While growing up I managed to be very busy with things other than preparing food. Writing scripts for dramas. Teaching my brother to read. Working at a calendar warehouse. Cleaning the bathroom. Besides, my sisters always seemed to want to cook, and it was like their special talent.

Between fear, busyness, and my kindness in letting sisters shine on this one (or um, laziness??), I got married without expansive experience in the kitchen.

My mom always believed in me. “Someday you’ll be motivated, and you’ll do fine.”

To my utter shock — in spite of all my years of worrying about it — I’ve found that I can cook daily, and I actually enjoy it. Gusteau from Ratatouille says, “Anyone can cook, but only the fearless can be great.”

There’s some truth to this outside Pixar because cooking for me is about fearlessness. It’s also about creativity. A perfect challenge.

Week 1: Back in July, week one of our marriage and setting up house didn’t require cooking because we were prepping for my sister’s wedding. We weren’t even home but busy eating bbq with the family, street tacos with the other bridesmaids, or honey badger sausage appetizers at the rehearsal dinner.

Week 2: I got really sick, and Luke did all the cooking. He’s lived on his own for years so he took great care of us.

Week 3: I ripped tags off new tools and googled everything (I’d be embarrassed if you could see my search history). And made a bunch of rich recipes with brie cheese, and much to my great satisfaction, no one who has eaten at my house ever got food poisoning to my knowledge. I photographed every plate for an Instagram accountability group with my sisters.

Week 4: Luke went back to school, and I fully took the reigns of shopping and food prep.

Week 5: I realized I like cooking because recipes are just guidelines.

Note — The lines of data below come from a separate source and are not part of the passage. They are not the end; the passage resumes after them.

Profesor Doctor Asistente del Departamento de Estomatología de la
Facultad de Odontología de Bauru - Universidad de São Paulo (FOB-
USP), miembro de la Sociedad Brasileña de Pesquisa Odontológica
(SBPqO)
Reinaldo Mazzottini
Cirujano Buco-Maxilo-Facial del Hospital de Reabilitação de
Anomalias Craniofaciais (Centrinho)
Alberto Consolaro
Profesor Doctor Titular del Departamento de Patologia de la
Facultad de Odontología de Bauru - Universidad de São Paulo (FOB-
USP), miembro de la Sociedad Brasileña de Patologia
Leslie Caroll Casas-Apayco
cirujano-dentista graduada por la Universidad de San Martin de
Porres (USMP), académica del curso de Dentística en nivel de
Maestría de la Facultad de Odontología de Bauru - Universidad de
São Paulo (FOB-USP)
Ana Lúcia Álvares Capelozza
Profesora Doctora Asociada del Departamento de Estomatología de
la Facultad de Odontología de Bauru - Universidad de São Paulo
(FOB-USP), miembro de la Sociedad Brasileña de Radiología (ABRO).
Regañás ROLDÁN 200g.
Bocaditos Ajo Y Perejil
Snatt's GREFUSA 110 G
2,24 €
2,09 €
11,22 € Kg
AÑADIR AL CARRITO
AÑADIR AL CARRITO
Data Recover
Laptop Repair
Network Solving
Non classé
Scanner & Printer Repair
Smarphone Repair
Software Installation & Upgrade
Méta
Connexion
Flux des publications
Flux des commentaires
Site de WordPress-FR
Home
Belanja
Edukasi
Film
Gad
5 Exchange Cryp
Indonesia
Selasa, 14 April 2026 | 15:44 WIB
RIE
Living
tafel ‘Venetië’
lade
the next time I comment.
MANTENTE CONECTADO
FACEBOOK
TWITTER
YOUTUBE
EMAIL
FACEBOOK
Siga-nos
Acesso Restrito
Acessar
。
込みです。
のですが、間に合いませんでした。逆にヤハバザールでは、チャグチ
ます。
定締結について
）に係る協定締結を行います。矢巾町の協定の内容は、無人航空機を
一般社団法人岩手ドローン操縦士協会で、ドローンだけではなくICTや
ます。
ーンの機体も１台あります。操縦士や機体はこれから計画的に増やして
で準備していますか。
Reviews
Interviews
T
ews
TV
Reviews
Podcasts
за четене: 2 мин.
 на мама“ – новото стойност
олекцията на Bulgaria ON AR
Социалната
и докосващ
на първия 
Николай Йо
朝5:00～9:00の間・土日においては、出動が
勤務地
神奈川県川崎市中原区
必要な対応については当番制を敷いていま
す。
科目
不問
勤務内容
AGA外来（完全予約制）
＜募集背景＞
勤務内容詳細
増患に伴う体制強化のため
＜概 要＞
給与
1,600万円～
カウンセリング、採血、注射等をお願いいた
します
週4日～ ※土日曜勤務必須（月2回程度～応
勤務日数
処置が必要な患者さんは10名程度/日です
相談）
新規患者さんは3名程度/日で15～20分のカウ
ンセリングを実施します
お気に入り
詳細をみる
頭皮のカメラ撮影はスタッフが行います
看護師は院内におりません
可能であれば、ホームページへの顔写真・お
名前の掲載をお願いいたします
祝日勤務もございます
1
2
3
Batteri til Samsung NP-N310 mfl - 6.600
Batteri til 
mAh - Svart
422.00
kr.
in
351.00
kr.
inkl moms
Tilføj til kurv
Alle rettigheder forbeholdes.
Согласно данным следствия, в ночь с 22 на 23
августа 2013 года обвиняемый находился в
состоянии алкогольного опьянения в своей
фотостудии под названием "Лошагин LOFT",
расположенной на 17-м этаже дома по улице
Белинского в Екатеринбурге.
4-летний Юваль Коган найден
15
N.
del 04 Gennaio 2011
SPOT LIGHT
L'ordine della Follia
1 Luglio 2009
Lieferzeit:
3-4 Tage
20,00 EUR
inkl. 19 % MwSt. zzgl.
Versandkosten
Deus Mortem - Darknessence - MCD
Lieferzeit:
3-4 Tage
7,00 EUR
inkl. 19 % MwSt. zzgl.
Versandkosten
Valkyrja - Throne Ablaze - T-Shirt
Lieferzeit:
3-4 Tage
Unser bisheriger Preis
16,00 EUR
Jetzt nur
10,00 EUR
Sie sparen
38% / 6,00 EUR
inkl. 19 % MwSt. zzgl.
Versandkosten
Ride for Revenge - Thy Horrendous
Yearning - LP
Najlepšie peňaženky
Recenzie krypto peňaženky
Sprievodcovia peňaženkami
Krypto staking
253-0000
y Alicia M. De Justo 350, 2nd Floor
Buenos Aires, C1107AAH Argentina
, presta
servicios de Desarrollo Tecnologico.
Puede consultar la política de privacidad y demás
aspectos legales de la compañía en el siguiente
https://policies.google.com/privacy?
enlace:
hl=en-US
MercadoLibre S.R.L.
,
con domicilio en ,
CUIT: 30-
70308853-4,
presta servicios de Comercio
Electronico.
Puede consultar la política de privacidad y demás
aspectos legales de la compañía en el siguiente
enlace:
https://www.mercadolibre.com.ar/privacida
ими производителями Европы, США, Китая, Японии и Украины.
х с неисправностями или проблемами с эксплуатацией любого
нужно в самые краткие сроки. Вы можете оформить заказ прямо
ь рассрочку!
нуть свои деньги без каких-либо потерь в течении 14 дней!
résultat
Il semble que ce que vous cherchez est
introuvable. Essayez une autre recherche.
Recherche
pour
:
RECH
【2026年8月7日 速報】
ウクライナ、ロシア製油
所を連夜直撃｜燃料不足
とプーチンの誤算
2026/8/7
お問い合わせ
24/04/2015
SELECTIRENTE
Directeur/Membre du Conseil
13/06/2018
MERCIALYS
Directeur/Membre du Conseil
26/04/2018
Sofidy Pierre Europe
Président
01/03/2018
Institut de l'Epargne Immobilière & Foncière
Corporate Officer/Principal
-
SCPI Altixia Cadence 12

I check for times and temperatures and the basic idea, but then I sometimes go off script like I am writing a story. It brings so much relief to use the right side of my brain! It’s fun. And Luke–praise the Lord–is an easy crowd.

My crash course in cooking from scratch has taught me a lot. God doesn’t want me to be afraid of a potential grease fire or a sensitive smoke alarm. He also doesn’t want me to measure my culinary art against others’ cooking (or food photography).

It’s definitely a journey. A journey that involves a lot more googling. I’m not sure where it will end up … serving even when I get tired of my new kitchen? Gourmet chef status? Learning to work around an allergy? Inviting an international over for ethnic food? Budget cuts? A cooking show?

Wherever this lifestyle takes me, I pray God is always glorified with my creative efforts, and the menus are always spiced, and the cook is always courageous.

I’d love to hear what you’ve learned in your cooking ventures!